Saguna provides Radio Access Network (RAN) application acceleration and mobile content delivery software that works over HSPA and LTE networks.
Working together with Ubiquisys’ “smart cell” 3G/4G/WiFi hotspots, the two companies aim to ease traffic congestion on operators’ networks by reducing the need to go back to the core network constantly when large packets of data, such as a YouTube video, are repeatedly pulled from the internet.
“The solution works by having a second cache stored in the base station at the edge of the network, as close as we can get to the end user,” explained Pete Keevill, Ubiquisys’ VP of engineering and co-founder.
“Instead of having large packets of data repeatedly pulled from the internet by teenagers keen to see the next Justin Bieber video, the video is stored in the base station so only small tags remain on the network.”
Saguna Networks’ CEO Lior Fite told Mobile Europe: “Our caching solution can double the speed of the mobile Internet experience at a significantly lower opex and capex expense to the operator.
He said “a number of tier one operators in Europe and Asia” are currently trialing the solution.
Saguna claims that their RAN-based dynamic video optimisation solution enables between 10 to 30 percent more data to go over the same LTE evolved NodeB (eNB) in the DNS cache.
Further, they claim to have shortened the download time of almost any page by 0.5 seconds to 1 second, while the content cache has resulted on 30 to 50 percent backhaul savings and significantly faster download time.
Caroline Gabriel, research director at Maravedis-Rethink, told Mobile Europe that RAN-based content caching solutions are growing in importance as operators look to manage the growth in traffic more efficiently.
“This [Ubiquisys and Saguna] deal is particularly interesting because it focuses on small cells. As cells get smaller, the content can be held even closer to the customer and this can have benefits for the user’s quality of experience, and even for added value services in future, as well as just making the network more efficient.”
There are plenty of challenges remaining, according to Gabriel.
“The smart cell is something of an experimental idea at this time.
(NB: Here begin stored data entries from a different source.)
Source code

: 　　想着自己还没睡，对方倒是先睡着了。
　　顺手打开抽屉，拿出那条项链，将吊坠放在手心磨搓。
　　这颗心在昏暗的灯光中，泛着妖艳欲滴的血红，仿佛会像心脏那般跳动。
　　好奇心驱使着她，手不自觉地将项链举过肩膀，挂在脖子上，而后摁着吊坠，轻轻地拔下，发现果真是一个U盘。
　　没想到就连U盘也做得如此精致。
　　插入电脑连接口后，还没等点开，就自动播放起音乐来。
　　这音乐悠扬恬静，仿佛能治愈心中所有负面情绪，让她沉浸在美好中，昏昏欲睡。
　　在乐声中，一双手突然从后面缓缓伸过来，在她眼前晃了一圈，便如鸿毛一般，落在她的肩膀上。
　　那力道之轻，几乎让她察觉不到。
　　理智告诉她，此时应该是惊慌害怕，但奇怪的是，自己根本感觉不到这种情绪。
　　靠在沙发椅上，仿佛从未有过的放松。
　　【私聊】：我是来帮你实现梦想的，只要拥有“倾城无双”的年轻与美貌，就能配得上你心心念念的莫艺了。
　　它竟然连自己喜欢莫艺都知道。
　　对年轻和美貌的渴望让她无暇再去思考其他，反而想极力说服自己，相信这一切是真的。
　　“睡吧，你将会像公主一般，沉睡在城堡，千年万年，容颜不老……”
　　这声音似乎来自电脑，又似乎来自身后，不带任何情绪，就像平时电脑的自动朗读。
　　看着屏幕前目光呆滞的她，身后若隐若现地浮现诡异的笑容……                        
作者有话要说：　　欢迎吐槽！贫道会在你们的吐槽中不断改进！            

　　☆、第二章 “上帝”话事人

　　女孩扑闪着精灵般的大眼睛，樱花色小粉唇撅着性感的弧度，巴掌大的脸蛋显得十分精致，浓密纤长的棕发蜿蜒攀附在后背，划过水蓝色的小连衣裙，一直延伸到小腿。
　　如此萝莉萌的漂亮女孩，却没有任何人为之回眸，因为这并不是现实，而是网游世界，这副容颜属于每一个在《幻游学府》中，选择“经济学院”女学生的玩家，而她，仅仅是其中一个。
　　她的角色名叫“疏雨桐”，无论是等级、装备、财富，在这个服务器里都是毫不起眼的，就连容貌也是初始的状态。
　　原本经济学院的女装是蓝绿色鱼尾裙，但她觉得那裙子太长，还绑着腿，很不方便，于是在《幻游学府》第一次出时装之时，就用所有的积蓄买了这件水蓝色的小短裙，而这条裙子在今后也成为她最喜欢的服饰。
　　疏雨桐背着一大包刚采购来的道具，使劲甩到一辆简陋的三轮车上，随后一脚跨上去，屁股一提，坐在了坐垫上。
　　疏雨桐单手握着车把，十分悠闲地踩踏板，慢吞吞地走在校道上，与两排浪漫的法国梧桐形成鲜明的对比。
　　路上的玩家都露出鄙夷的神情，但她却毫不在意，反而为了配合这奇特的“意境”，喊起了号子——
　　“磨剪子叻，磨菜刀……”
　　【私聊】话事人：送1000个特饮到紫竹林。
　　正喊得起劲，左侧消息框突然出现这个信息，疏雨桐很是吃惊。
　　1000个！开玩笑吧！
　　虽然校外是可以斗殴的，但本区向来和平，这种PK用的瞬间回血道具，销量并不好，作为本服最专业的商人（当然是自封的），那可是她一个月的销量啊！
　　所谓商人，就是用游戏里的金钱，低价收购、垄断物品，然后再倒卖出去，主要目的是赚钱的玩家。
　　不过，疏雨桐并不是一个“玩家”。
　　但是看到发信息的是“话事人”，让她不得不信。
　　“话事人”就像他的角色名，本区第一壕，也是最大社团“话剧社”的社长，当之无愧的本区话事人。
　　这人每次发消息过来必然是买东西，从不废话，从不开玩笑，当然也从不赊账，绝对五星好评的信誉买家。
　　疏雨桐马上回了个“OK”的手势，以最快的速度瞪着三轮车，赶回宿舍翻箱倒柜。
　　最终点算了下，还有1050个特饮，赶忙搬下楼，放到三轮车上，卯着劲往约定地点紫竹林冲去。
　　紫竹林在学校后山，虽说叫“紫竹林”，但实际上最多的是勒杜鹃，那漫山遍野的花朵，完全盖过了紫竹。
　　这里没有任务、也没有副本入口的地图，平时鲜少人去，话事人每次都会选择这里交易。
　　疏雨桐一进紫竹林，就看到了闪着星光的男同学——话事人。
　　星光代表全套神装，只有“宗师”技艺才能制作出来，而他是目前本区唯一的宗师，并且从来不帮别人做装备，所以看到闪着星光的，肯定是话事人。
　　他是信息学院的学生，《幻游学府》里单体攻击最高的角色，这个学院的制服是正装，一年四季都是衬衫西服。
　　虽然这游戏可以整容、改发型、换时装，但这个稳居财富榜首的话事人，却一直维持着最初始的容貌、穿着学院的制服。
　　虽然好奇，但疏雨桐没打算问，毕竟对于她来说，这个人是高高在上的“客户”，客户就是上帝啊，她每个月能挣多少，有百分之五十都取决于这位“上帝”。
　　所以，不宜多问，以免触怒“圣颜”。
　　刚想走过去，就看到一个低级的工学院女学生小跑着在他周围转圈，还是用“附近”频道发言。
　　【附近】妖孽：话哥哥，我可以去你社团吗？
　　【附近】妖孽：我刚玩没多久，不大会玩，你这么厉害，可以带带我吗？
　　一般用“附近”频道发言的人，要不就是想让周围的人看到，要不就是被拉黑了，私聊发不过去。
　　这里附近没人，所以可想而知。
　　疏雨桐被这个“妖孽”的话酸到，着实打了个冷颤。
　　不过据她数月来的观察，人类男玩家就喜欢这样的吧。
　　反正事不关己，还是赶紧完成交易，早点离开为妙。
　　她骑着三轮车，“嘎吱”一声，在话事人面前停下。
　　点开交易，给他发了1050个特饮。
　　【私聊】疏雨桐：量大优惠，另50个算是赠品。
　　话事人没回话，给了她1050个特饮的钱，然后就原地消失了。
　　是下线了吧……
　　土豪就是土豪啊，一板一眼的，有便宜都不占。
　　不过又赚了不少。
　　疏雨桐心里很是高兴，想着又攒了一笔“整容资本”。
Big challenges are getting powerful links, preferably fibre backhaul, to small cells; achieving mature standards for multivendor small cells to work together and with the cloud; adapting back end systems like BSS, charging and content delivery networks to work with small cells and to share the processing/intelligence through the network from edge to core,” she said.
However, having an end-to-end view of network traffic is more important than just focusing on the edge, says The Kenton Group CTO Ben Howarth.
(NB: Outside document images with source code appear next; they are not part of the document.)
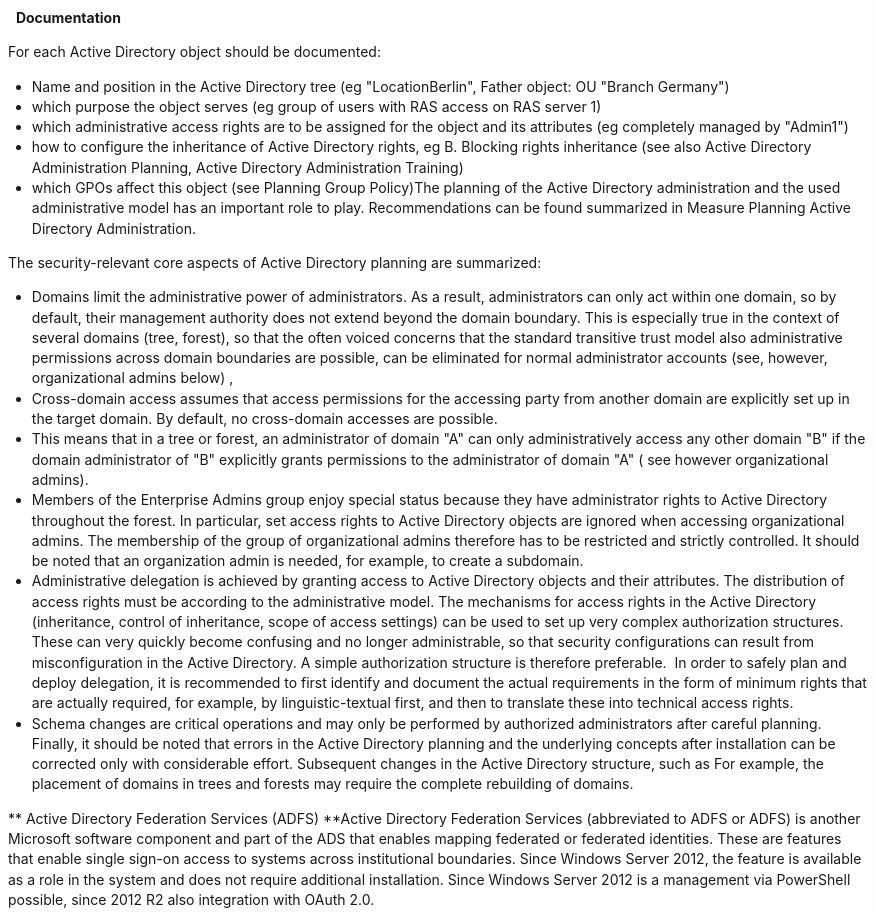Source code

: 

 
**Documentation**

For each Active Directory object should be documented:

* Name and position in the Active Directory tree (eg "LocationBerlin", Father object: OU "Branch Germany")
* which purpose the object serves (eg group of users with RAS access on RAS server 1)
* which administrative access rights are to be assigned for the object and its attributes (eg completely managed by "Admin1")
* how to configure the inheritance of Active Directory rights, eg B. Blocking rights inheritance (see also Active Directory Administration Planning, Active Directory Administration Training)
* which GPOs affect this object (see Planning Group Policy)The planning of the Active Directory administration and the used administrative model has an important role to play. Recommendations can be found summarized in Measure Planning Active Directory Administration.

The security-relevant core aspects of Active Directory planning are summarized:

* Domains limit the administrative power of administrators. As a result, administrators can only act within one domain, so by default, their management authority does not extend beyond the domain boundary. This is especially true in the context of several domains (tree, forest), so that the often voiced concerns that the standard transitive trust model also administrative permissions across domain boundaries are possible, can be eliminated for normal administrator accounts (see, however, organizational admins below) ,
* Cross-domain access assumes that access permissions for the accessing party from another domain are explicitly set up in the target domain. By default, no cross-domain accesses are possible.
* This means that in a tree or forest, an administrator of domain "A" can only administratively access any other domain "B" if the domain administrator of "B" explicitly grants permissions to the administrator of domain "A" ( see however organizational admins).
* Members of the Enterprise Admins group enjoy special status because they have administrator rights to Active Directory throughout the forest. In particular, set access rights to Active Directory objects are ignored when accessing organizational admins. The membership of the group of organizational admins therefore has to be restricted and strictly controlled. It should be noted that an organization admin is needed, for example, to create a subdomain.
* Administrative delegation is achieved by granting access to Active Directory objects and their attributes. The distribution of access rights must be according to the administrative model. The mechanisms for access rights in the Active Directory (inheritance, control of inheritance, scope of access settings) can be used to set up very complex authorization structures. These can very quickly become confusing and no longer administrable, so that security configurations can result from misconfiguration in the Active Directory. A simple authorization structure is therefore preferable.
 In order to safely plan and deploy delegation, it is recommended to first identify and document the actual requirements in the form of minimum rights that are actually required, for example, by linguistic-textual first, and then to translate these into technical access rights.
* Schema changes are critical operations and may only be performed by authorized administrators after careful planning.
Finally, it should be noted that errors in the Active Directory planning and the underlying concepts after installation can be corrected only with considerable effort. Subsequent changes in the Active Directory structure, such as For example, the placement of domains in trees and forests may require the complete rebuilding of domains.

** Active Directory Federation Services (ADFS) **Active Directory Federation Services (abbreviated to ADFS or ADFS) is another Microsoft software component and part of the ADS that enables mapping federated or federated identities. These are features that enable single sign-on access to systems across institutional boundaries. Since Windows Server 2012, the feature is available as a role in the system and does not require additional installation. Since Windows Server 2012 is a management via PowerShell possible, since 2012 R2 also integration with OAuth 2.0.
“If you are only looking at niche parts of the network, you might be able to say that I'll give this particular customer a specific bandwidth stream, but if that goes wrong and you don't have any visibility upstream of that, then you're blind to how you fix the perception of quality that your user has,” he told Mobile Europe.
“Our focus is beginning to move away from the edge, towards end-to-end, as it's only with having an end-to-end view of the traffic and its sources and controlling it in a more orderly fashion so that you are able to fully manage the user’s quality of experience.”